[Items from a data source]
┌────────

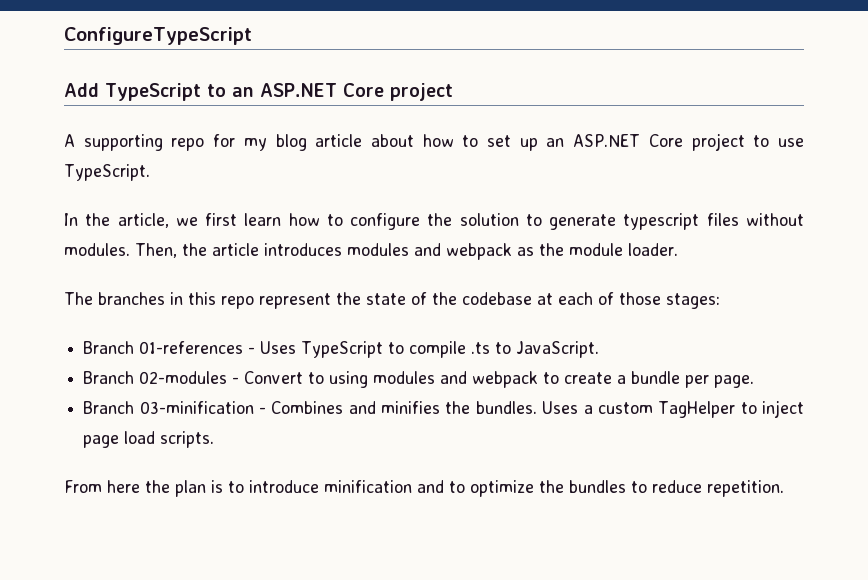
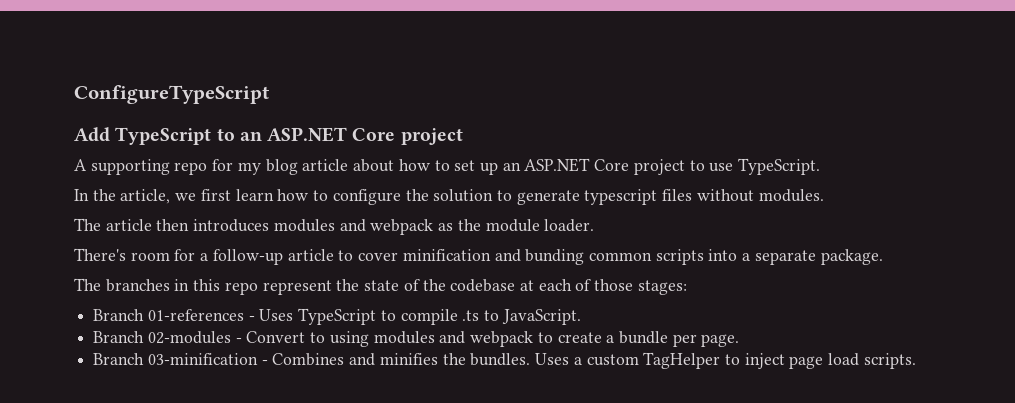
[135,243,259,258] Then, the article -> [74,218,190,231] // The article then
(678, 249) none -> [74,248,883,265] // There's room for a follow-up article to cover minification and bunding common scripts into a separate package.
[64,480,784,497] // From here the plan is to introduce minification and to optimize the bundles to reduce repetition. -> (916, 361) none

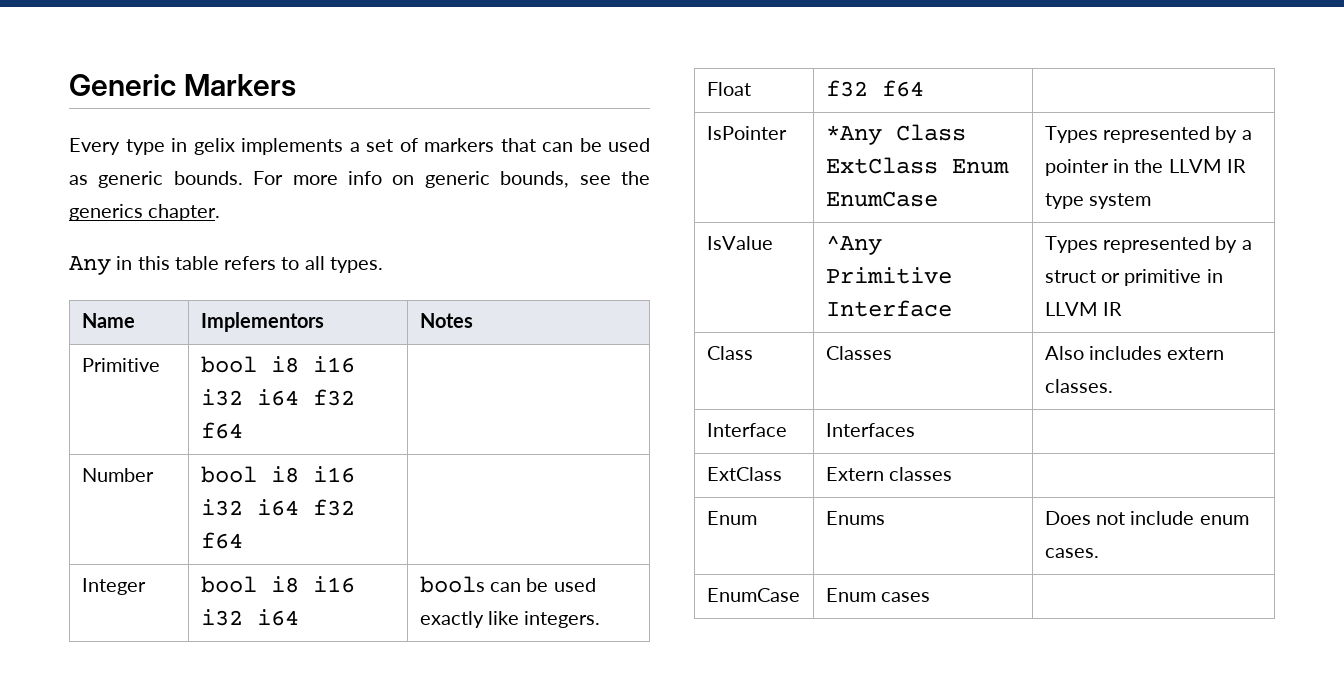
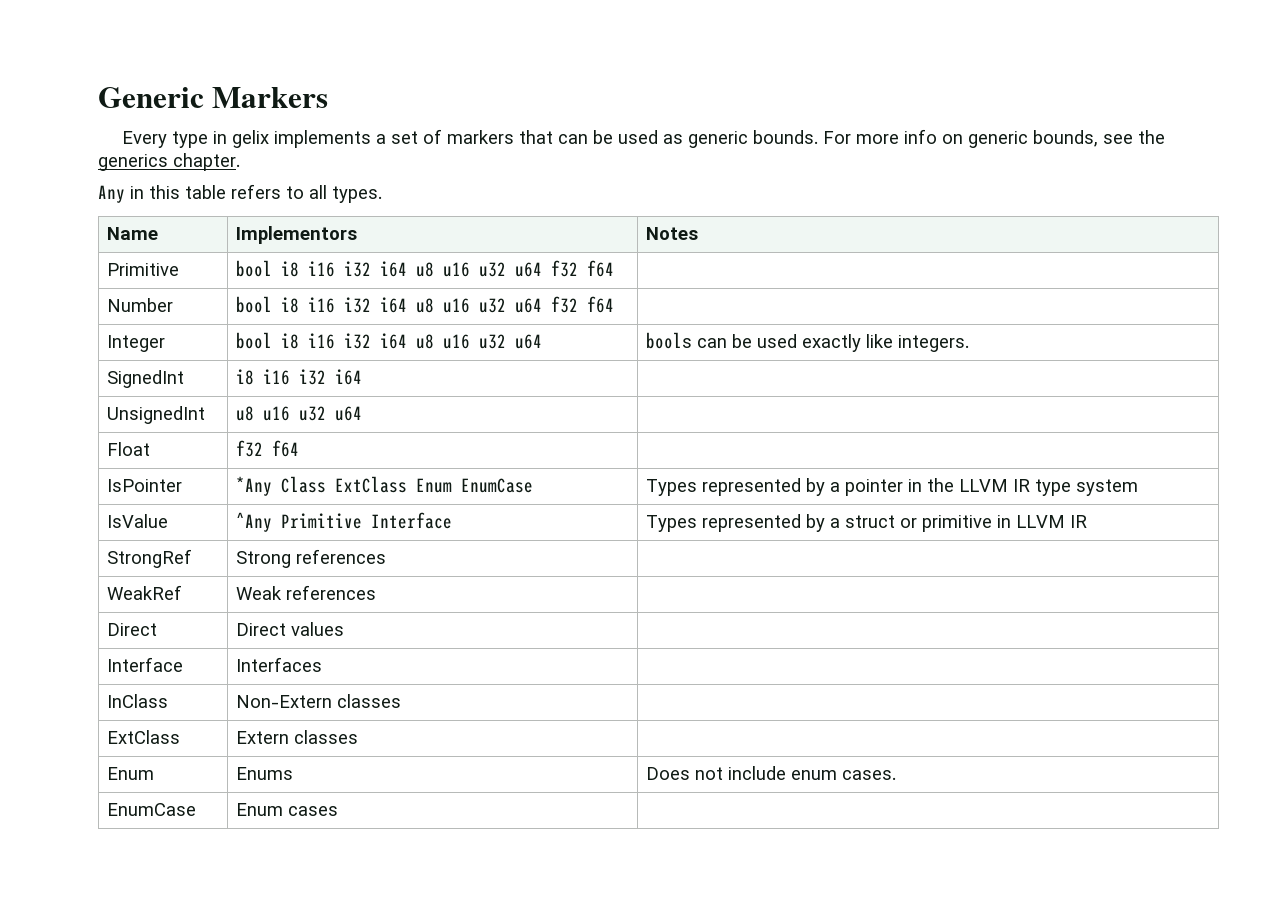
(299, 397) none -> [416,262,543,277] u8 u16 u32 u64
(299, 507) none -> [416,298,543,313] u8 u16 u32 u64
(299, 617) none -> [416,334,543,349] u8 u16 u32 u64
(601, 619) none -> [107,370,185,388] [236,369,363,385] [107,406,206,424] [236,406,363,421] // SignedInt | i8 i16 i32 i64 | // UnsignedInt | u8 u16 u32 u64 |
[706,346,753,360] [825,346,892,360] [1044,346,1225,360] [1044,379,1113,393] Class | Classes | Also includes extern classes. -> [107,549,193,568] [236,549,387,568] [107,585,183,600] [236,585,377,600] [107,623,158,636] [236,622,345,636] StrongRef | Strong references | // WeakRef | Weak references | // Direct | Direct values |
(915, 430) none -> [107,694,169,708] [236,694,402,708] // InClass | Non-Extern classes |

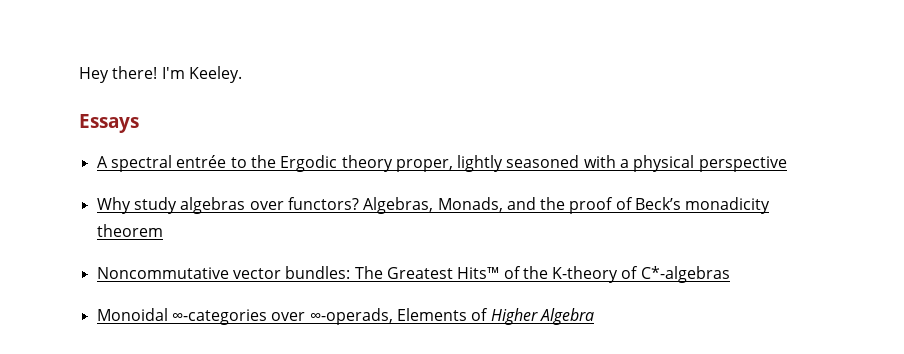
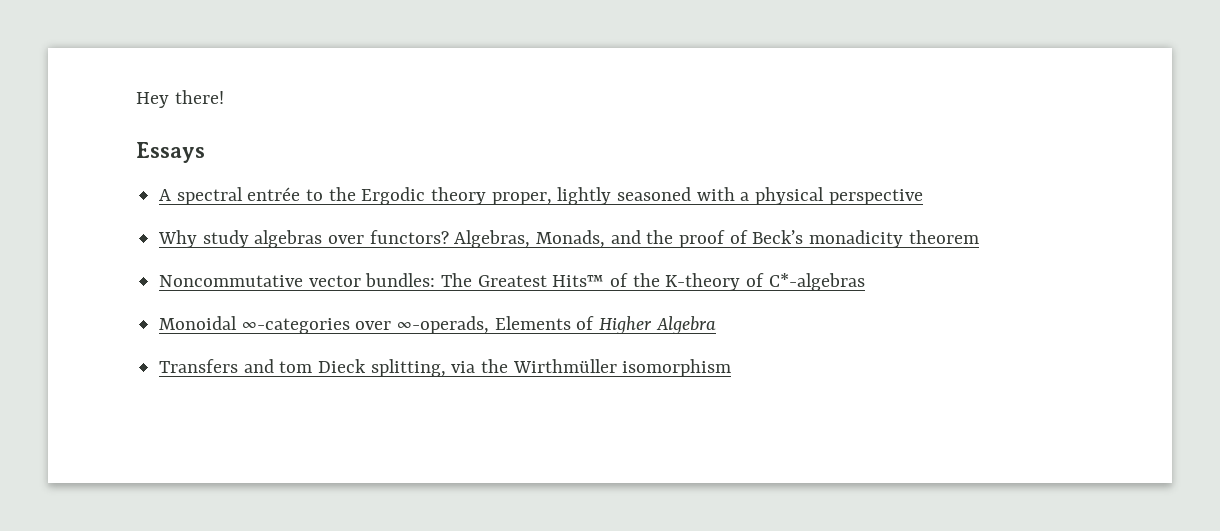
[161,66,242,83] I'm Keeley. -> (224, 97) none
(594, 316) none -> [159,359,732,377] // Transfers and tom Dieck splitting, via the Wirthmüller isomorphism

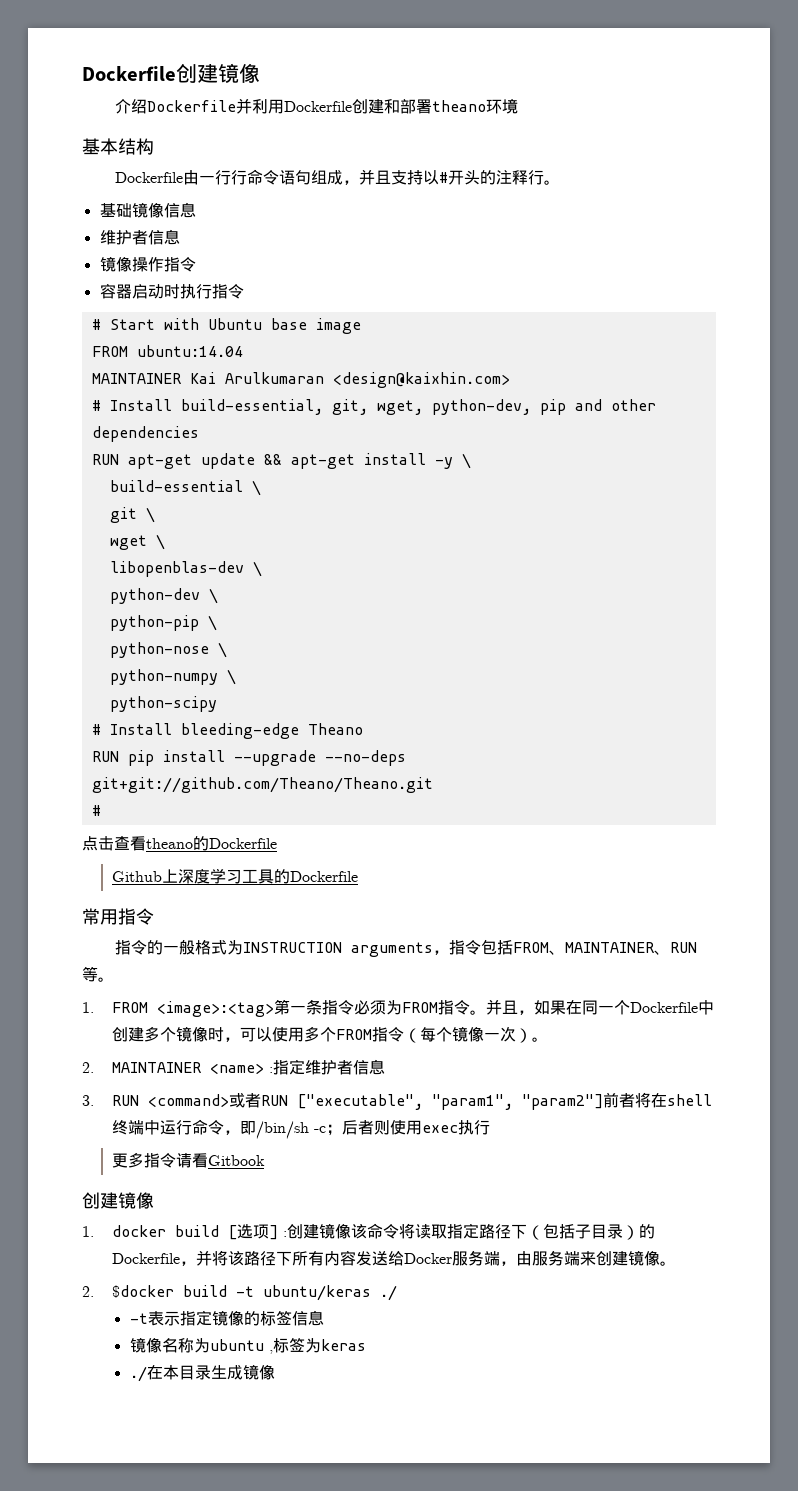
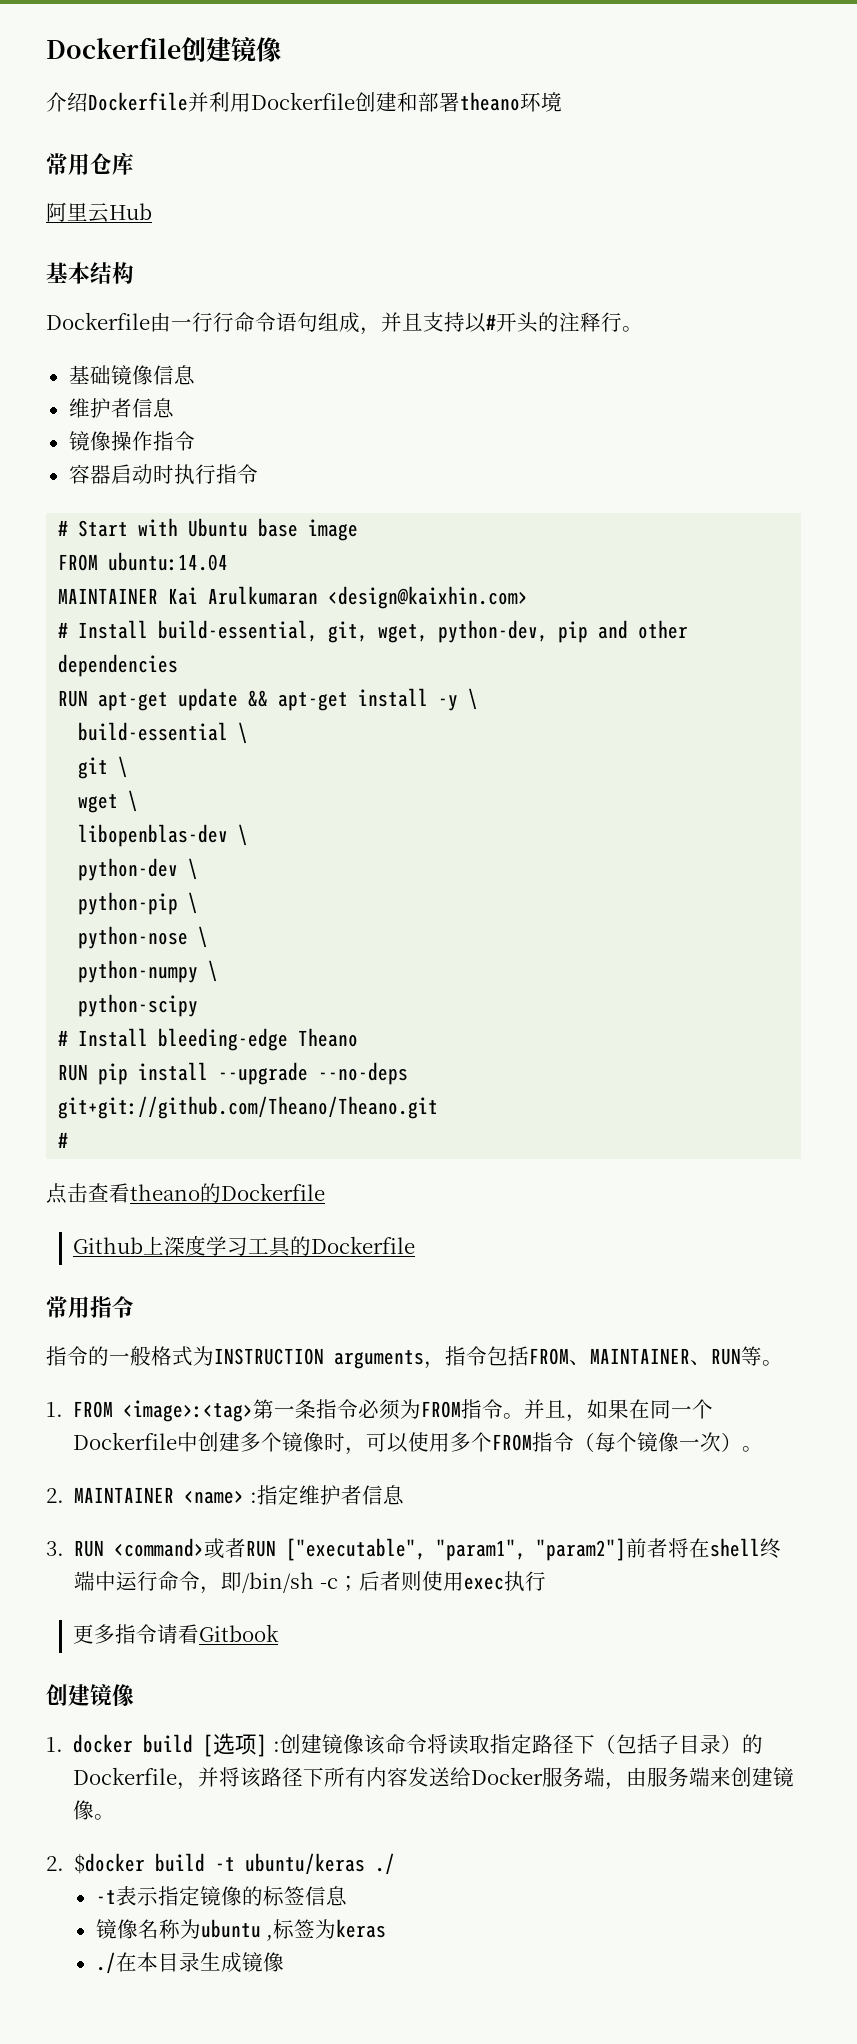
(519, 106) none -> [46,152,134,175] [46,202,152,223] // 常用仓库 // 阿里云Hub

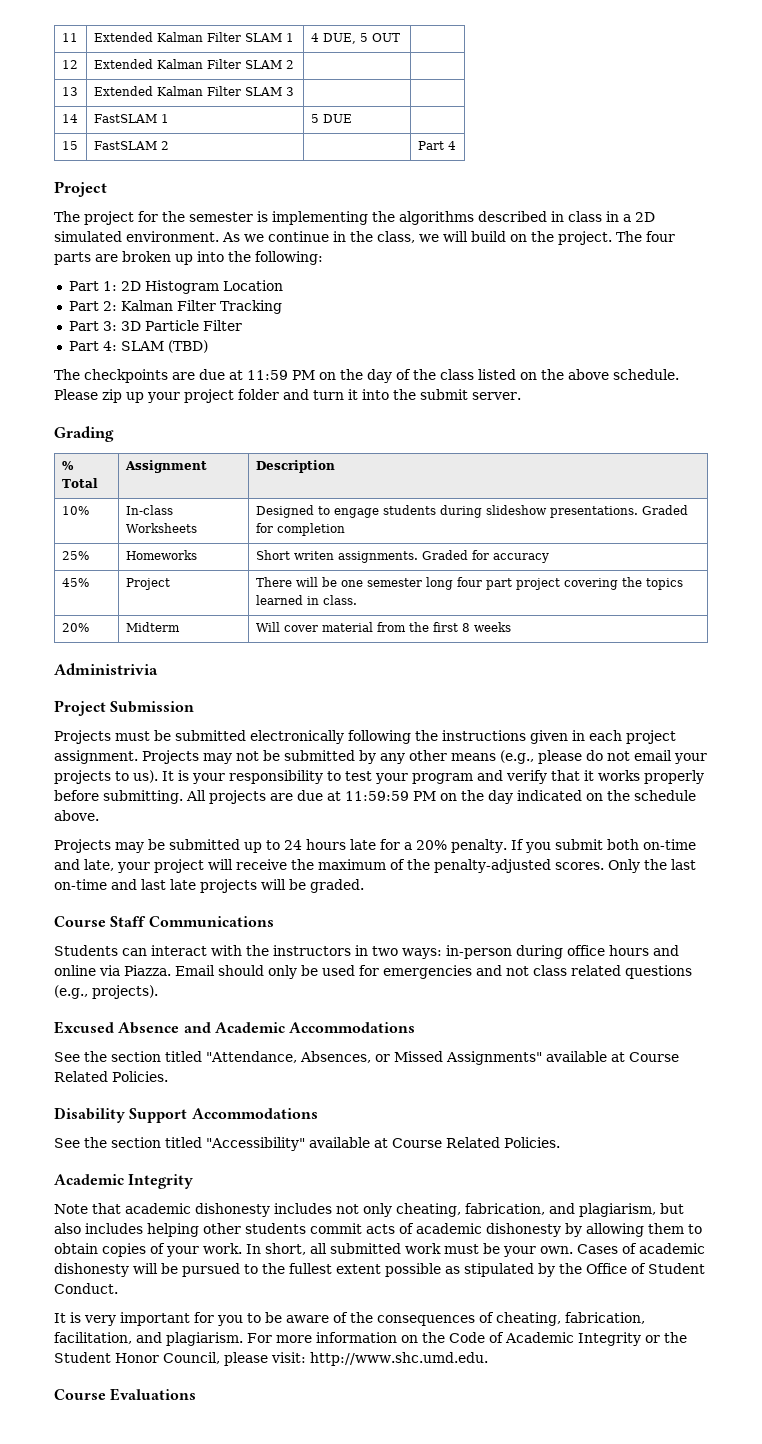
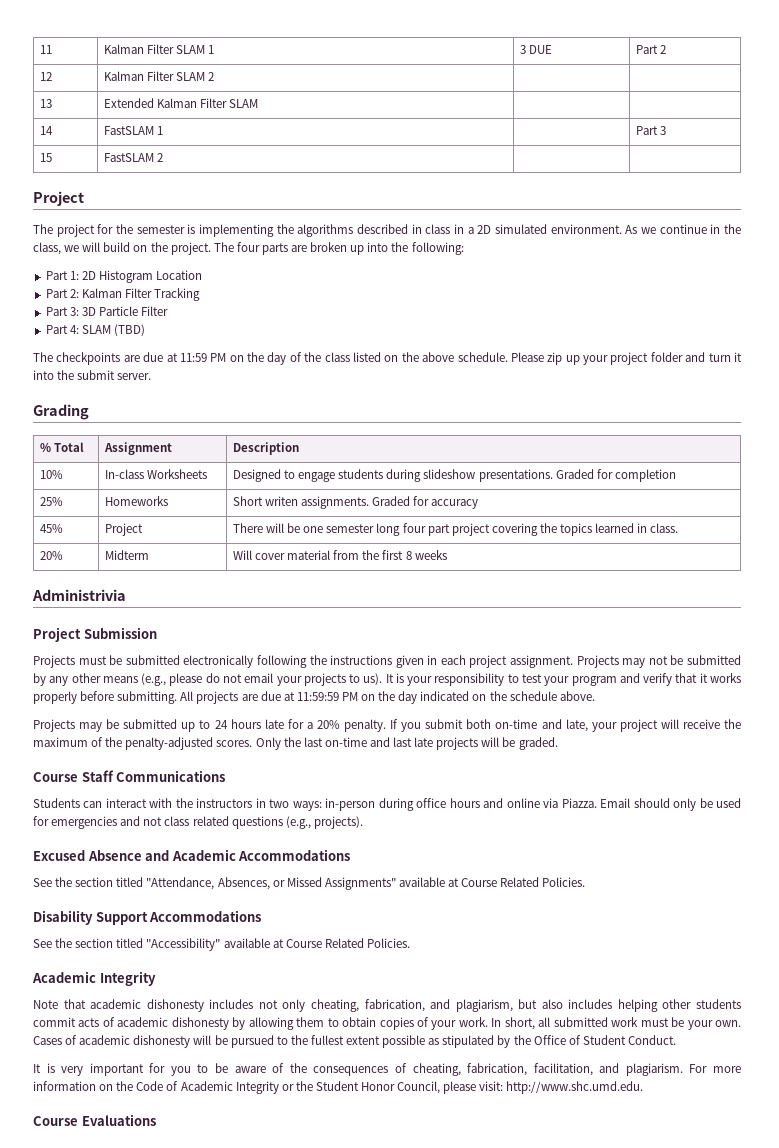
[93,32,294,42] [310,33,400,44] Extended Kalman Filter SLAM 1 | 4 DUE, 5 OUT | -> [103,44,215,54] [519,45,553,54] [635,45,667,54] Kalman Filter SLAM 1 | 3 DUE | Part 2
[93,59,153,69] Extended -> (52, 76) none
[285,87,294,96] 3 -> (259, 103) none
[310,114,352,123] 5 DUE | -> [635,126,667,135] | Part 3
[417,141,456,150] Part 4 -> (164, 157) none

└────────

*Task:*
When you copy the data above, keep each line exact and omit the pictures.

*Exercise answer:*
[135,243,259,258] Then, the article -> [74,218,190,231] // The article then
(678, 249) none -> [74,248,883,265] // There's room for a follow-up article to cover minification and bunding common scripts into a separate package.
[64,480,784,497] // From here the plan is to introduce minification and to optimize the bundles to reduce repetition. -> (916, 361) none

(299, 397) none -> [416,262,543,277] u8 u16 u32 u64
(299, 507) none -> [416,298,543,313] u8 u16 u32 u64
(299, 617) none -> [416,334,543,349] u8 u16 u32 u64
(601, 619) none -> [107,370,185,388] [236,369,363,385] [107,406,206,424] [236,406,363,421] // SignedInt | i8 i16 i32 i64 | // UnsignedInt | u8 u16 u32 u64 |
[706,346,753,360] [825,346,892,360] [1044,346,1225,360] [1044,379,1113,393] Class | Classes | Also includes extern classes. -> [107,549,193,568] [236,549,387,568] [107,585,183,600] [236,585,377,600] [107,623,158,636] [236,622,345,636] StrongRef | Strong references | // WeakRef | Weak references | // Direct | Direct values |
(915, 430) none -> [107,694,169,708] [236,694,402,708] // InClass | Non-Extern classes |

[161,66,242,83] I'm Keeley. -> (224, 97) none
(594, 316) none -> [159,359,732,377] // Transfers and tom Dieck splitting, via the Wirthmüller isomorphism

(519, 106) none -> [46,152,134,175] [46,202,152,223] // 常用仓库 // 阿里云Hub

[93,32,294,42] [310,33,400,44] Extended Kalman Filter SLAM 1 | 4 DUE, 5 OUT | -> [103,44,215,54] [519,45,553,54] [635,45,667,54] Kalman Filter SLAM 1 | 3 DUE | Part 2
[93,59,153,69] Extended -> (52, 76) none
[285,87,294,96] 3 -> (259, 103) none
[310,114,352,123] 5 DUE | -> [635,126,667,135] | Part 3
[417,141,456,150] Part 4 -> (164, 157) none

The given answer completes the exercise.